Improvisational Game "Connections" Proposed as a New Benchmark for AI Social Intelligence
What's new
Researchers have formally introduced an improvisational wordplay game called Connections as a testbed for social reasoning in language models, in a new arXiv preprint (arXiv:2604.00284). The paper describes Connections as a timed, interactive task where players must link concepts through wordplay while anticipating and responding to the cognitive states of other participants. The authors argue the game combines information retrieval, concise summarization, and a rudimentary theory-of-mind—skills that current static benchmarks do not fully stress.
Why it matters
Why use a game? Because improvisation forces models to perform under uncertainty and in social context. Connections requires not only factual knowledge but also quick inference about what other agents know or believe, and how they will react—abilities central to assistant-style AIs and social robots. The paper presents protocols and example tasks intended to measure these layered competencies and compares model performance against human baselines, showing where modern language models fall short.
Broader context
This proposal comes as regulators and industry alike debate how to assess and constrain emerging AI capabilities.
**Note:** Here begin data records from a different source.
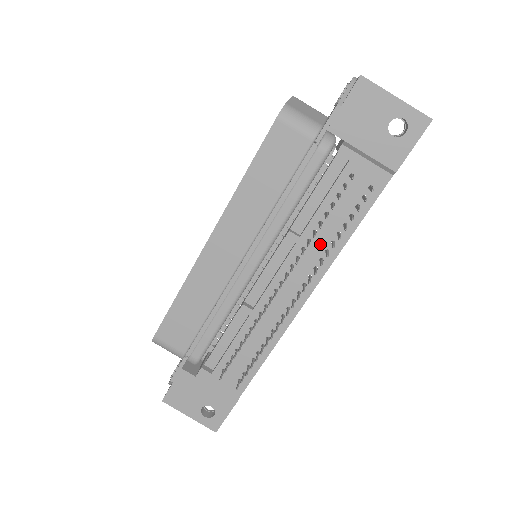
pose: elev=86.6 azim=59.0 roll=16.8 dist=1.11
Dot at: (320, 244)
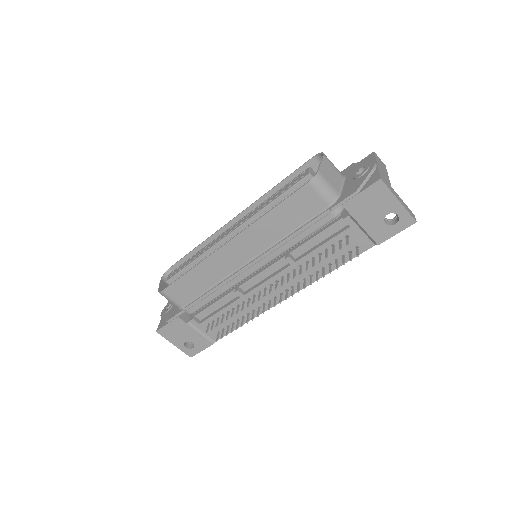
Dot at: (308, 270)
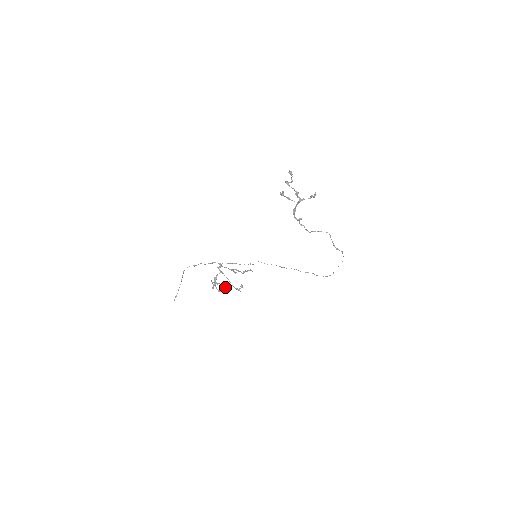
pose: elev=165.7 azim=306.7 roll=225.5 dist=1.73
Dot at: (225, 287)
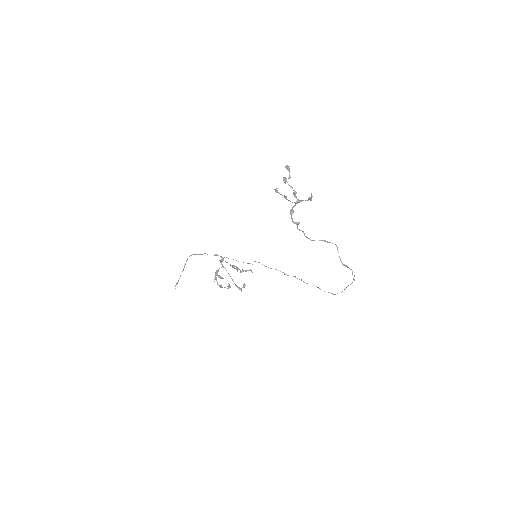
Dot at: (228, 283)
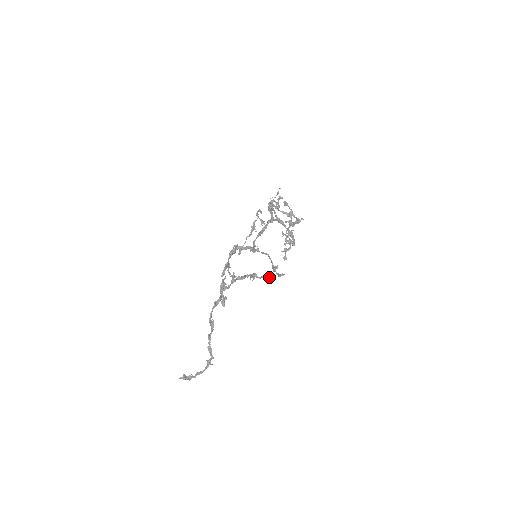
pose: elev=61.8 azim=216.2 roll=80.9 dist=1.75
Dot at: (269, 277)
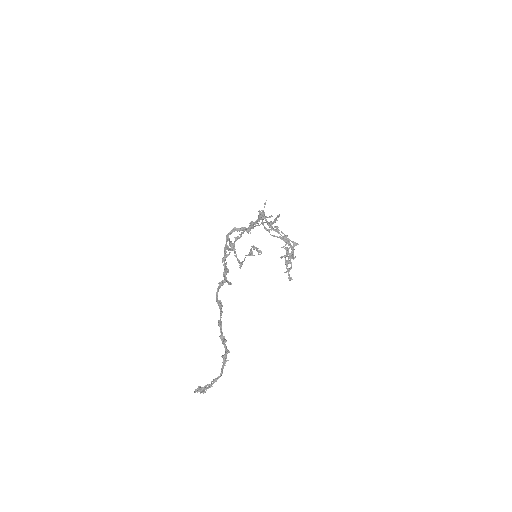
Dot at: (264, 212)
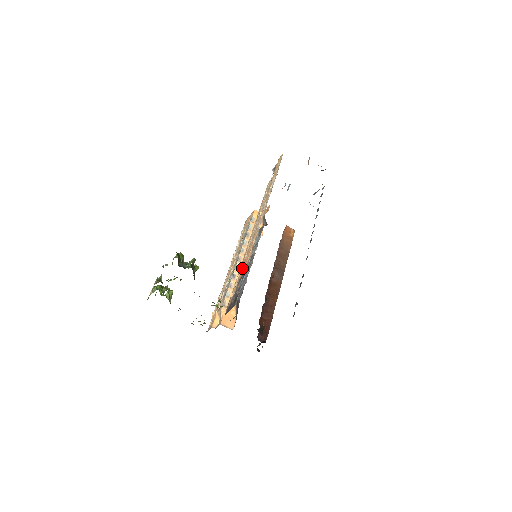
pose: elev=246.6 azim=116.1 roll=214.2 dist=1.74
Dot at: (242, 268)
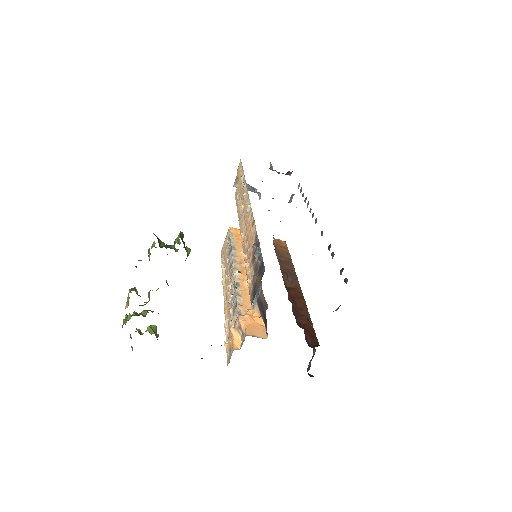
Dot at: (249, 251)
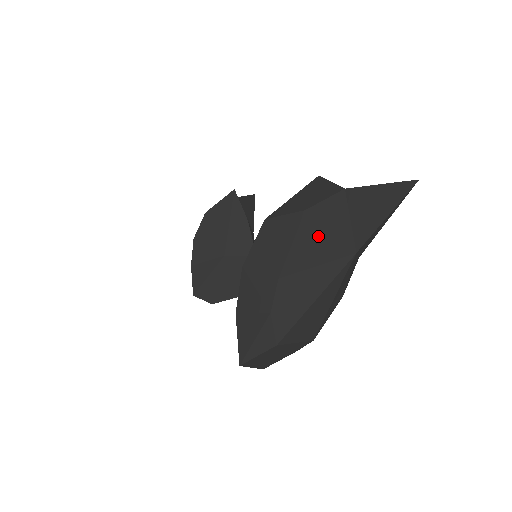
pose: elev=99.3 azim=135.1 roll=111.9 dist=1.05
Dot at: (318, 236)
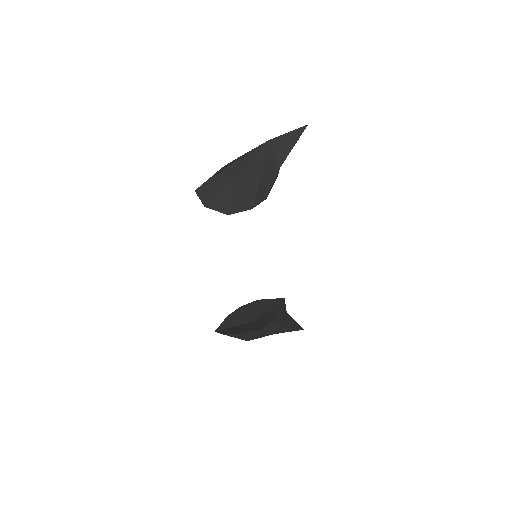
Dot at: occluded
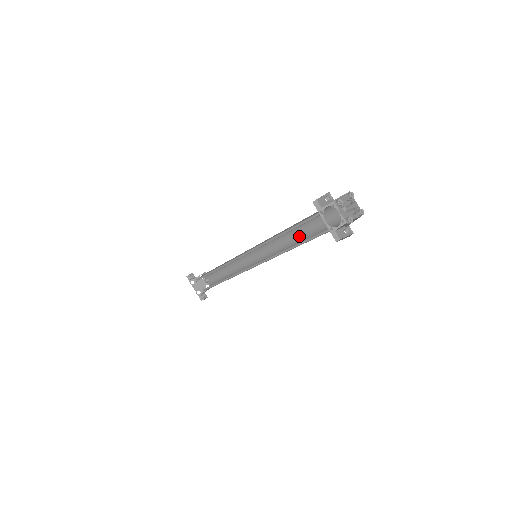
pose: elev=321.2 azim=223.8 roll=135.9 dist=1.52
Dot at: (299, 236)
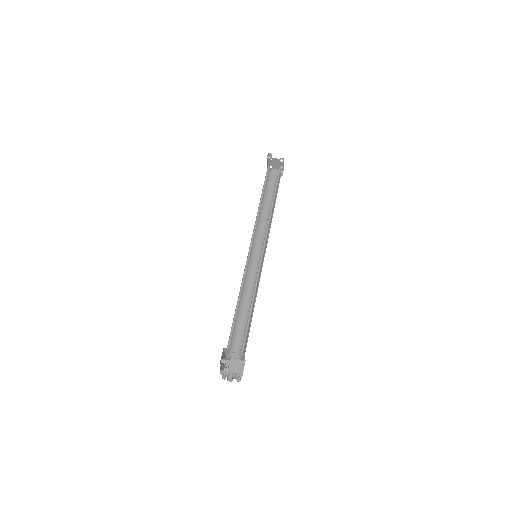
Dot at: occluded
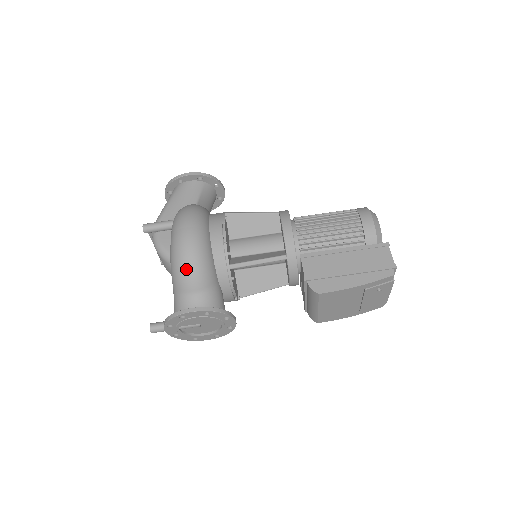
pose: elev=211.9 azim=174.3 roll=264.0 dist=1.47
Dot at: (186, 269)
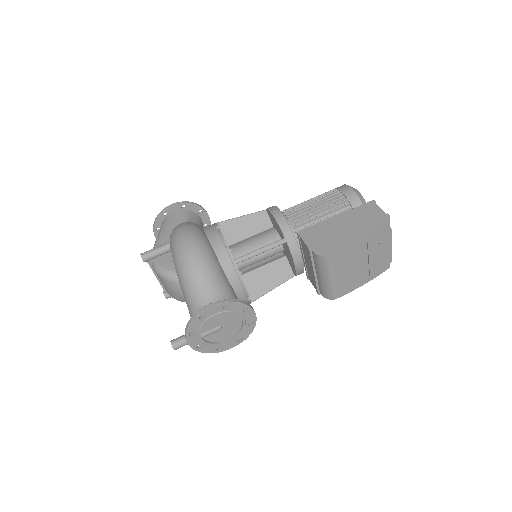
Dot at: (194, 270)
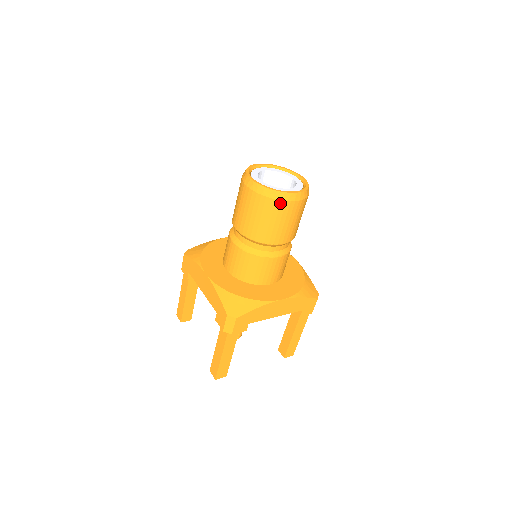
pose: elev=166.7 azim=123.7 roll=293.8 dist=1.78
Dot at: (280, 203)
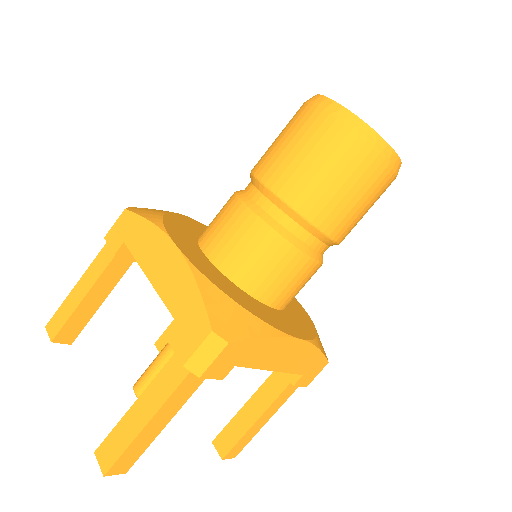
Dot at: (375, 158)
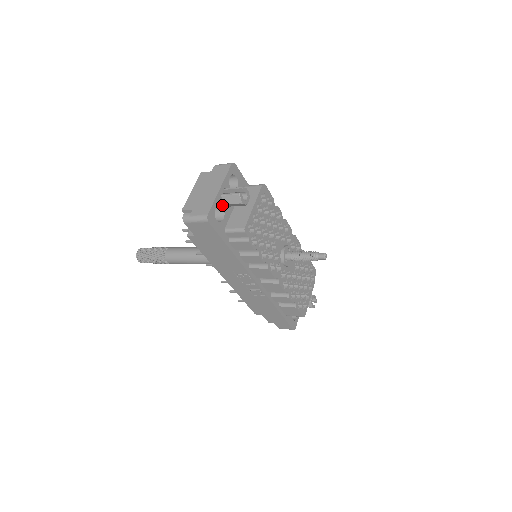
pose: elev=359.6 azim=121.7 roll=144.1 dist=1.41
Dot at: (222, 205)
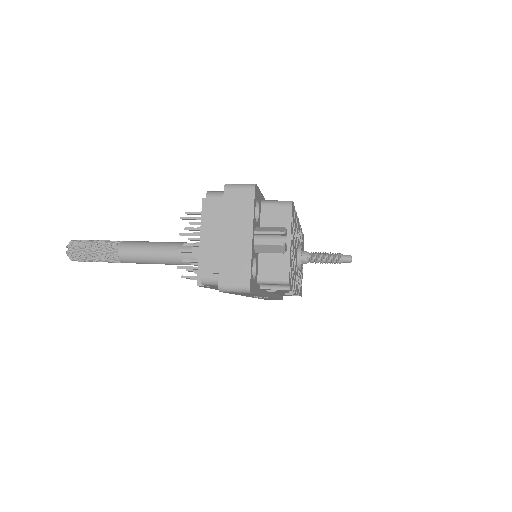
Dot at: (254, 255)
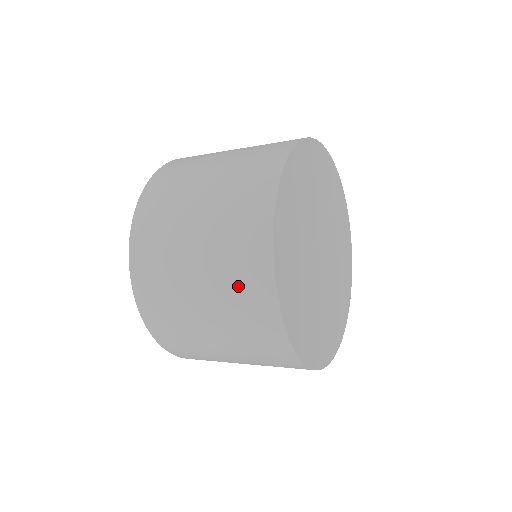
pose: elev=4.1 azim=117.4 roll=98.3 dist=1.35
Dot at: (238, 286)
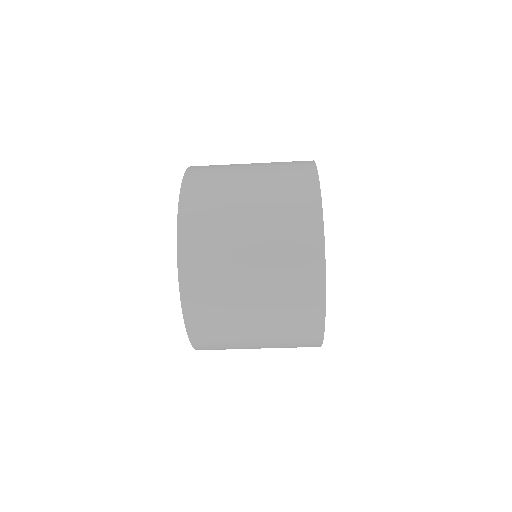
Dot at: (285, 163)
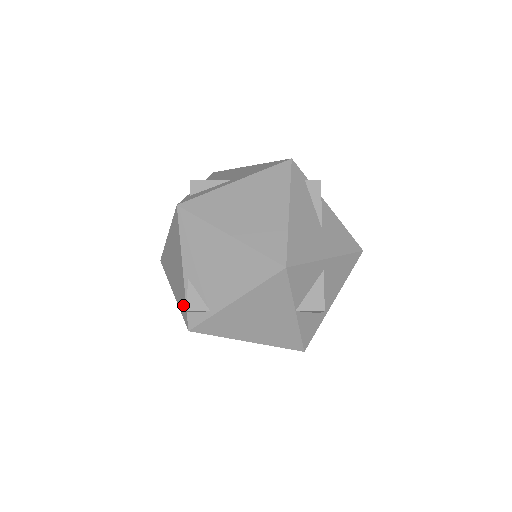
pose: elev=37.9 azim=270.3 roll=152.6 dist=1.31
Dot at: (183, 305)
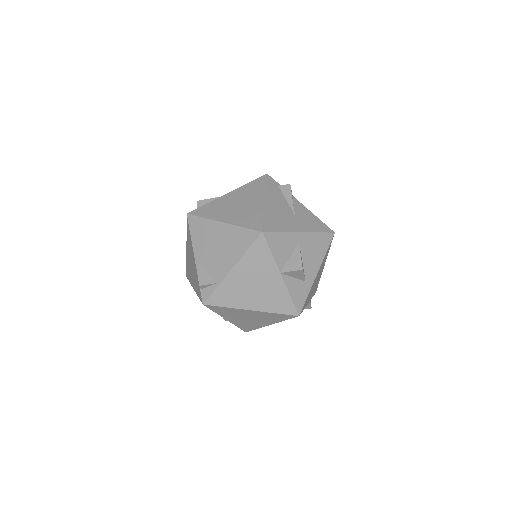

It has been reported that policymakers are increasingly focused on sociotechnical risks posed by conversational AI—misinformation, manipulation, and misaligned behavior in social settings. Benchmarks such as Connections could therefore influence which capabilities are prioritized for safety testing and what kinds of mitigations are demanded by regulators or customers.
Next steps
The authors call for community adoption and iterative refinement: more players, cross-linguistic versions, and standardized scoring. Can models learn true improvisation, or will they only mimic its surface? If adopted, Connections could push evaluation beyond static question-answering and toward dynamic, socially grounded measures of intelligence.